Contabilità

Ammortamento e affitto d’azienda: la Cassazione traccia i confini

L’affittuario si sostituisce al concedente nella posizione riferita ai beni; per il Codice civile sono possibili deroghe su base convenzionale tra le parti

di Stefano Mazzocchi

Con l’ordinanza n. 22171, depositata lo scorso 13 luglio, la sezione tributaria della Cassazione ha delineato alcuni principi chiari in merito alla spettanza del diritto di ammortizzare il bene in presenza di un contratto di affitto d’azienda. La pronuncia è importante proprio perché interviene in un ambito caratterizzato in passato da una evidente confusione terminologica.

I giudici, in particolare, in ossequio al principio di derivazione del reddito fiscale da quello civilistico, hanno preso le mosse dall’articolo 2561 del Codice civile, il cui secondo comma pone in capo all’affittuario dell’azienda l’obbligo di conservazione del livello di efficienza dei beni aziendali.

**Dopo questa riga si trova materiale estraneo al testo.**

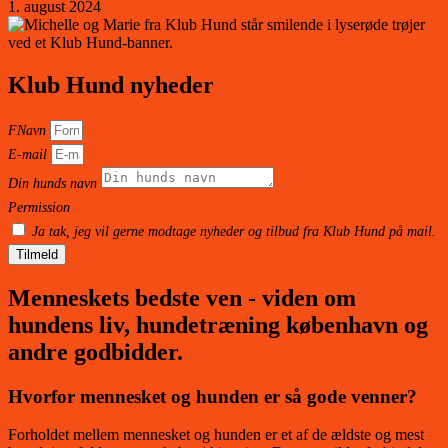
1. august 2024
Klub Hund nyheder
FNavn
E-mail
Din hunds navn
Permission
Ja tak, jeg vil gerne modtage nyheder og tilbud fra Klub Hund på mail.
Tilmeld
Menneskets bedste ven - viden om
hundens liv, hundetræning københavn og
andre godbidder.
Hvorfor mennesket og hunden er så gode venner?
Forholdet mellem mennesket og hunden er et af de ældste og mest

Va da sé che, sotto il profilo tributario, in applicazione dell’articolo 102, comma 8, del Tuir, l’ammortamento dei beni compresi nell’azienda data in affitto competa al soggetto tenuto a conservare in efficienza l’azienda stessa, cioè l’affittuario e non il concedente (in tal senso si richiamano ad esempio Cassazione 8 marzo 2019, n. 6836; 15 gennaio 2007, n. 675 e 24 gennaio 2001, n. 997).

La posizione dell’affittuario

Al riguardo, è molto efficace un passaggio contenuto nella pronuncia, laddove si sottolinea che «l’affittuario si sostituisce al concedente nella posizione fiscale riferibile agli elementi patrimoniali conferiti nel ramo di azienda», alla luce della circostanza che egli «è il soggetto che si assume il rischio della perdita di valore dei beni per minor valore conseguente alla perdita, all’uso o all’obsolescenza tecnologica dei beni aziendali». Di conseguenza – rimarcano i giudici di legittimità – «il risultato di gestione dell’affittuario tiene conto dell’onere per logorio e perimento dei beni aziendali, traslato dalla posizione del concedente».

Le deroghe convenzionali

Nel contesto descritto occorre peraltro evidenziare che le parti possono derogare convenzionalmente alla disciplina contenuta nel richiamato secondo comma dell’articolo 2561 del Codice civile, con un riverbero immediato sul piano tributario. Ciò avviene quando l’affittuario, proprio in virtù di tale accordo derogatorio al principio generale, non assuma l’obbligo di mantenimento in efficienza del compendio aziendale. In questa evenienza, la Suprema corte ha confermato che «la titolarità del diritto di deduzione degli ammortamenti non viene traslata sul reddito dell’affittuario (...)». Si tratta di una conclusione del tutto coerente con il richiamato articolo 102, comma 8, del Tuir, il cui ultimo periodo dispone espressamente che il medesimo comma non si applica «nei casi di deroga convenzionale alle norme dell’articolo 2561 del Codice civile, concernenti l’obbligo di conservazione dell’efficienza dei beni ammortizzabili» (per il regime antecedente all’entrata in vigore del Dlgs 247/20o5, si deve invece fare riferimento all’articolo 14, comma 2, Dpr 42/1988). Su tali posizioni, peraltro, la giurisprudenza di legittimità si è assestata ormai da tempo (per tutte, Cassazione 21 gennaio 2008, n. 1172 e 10 agosto 2010, n. 18537).

I profili Iva

I principi illustrati dalla Suprema corte con la pronuncia in rassegna sembrano ben coniugarsi con la posizione assunta dalla giurisprudenza di legittimità sotto il profilo della detrazione Iva: secondo un consolidato orientamento espresso dalla Cassazione, in realtà, è pacificamente ammesso per l’esercente attività d’impresa o professionale il diritto alla detrazione Iva anche per i lavori di ristrutturazione o manutenzione effettuati su immobili di proprietà di terzi, sempre che sia presente (e inoltre dimostrabile) un nesso di strumentalità tra tali beni e l’attività svolta, anche se in via potenziale o di prospettiva e anche se – per cause estranee al contribuente – tale attività non possa poi in concreto essere esercitata (in tal senso si richiamano Cassazione 23 settembre 2021, n. 25814, 11 maggio 2018, n. 11533 e 27 marzo 2015, n. 6200). È dunque sufficiente la sussistenza di un nesso di causalità con l’attività di impresa esercitata.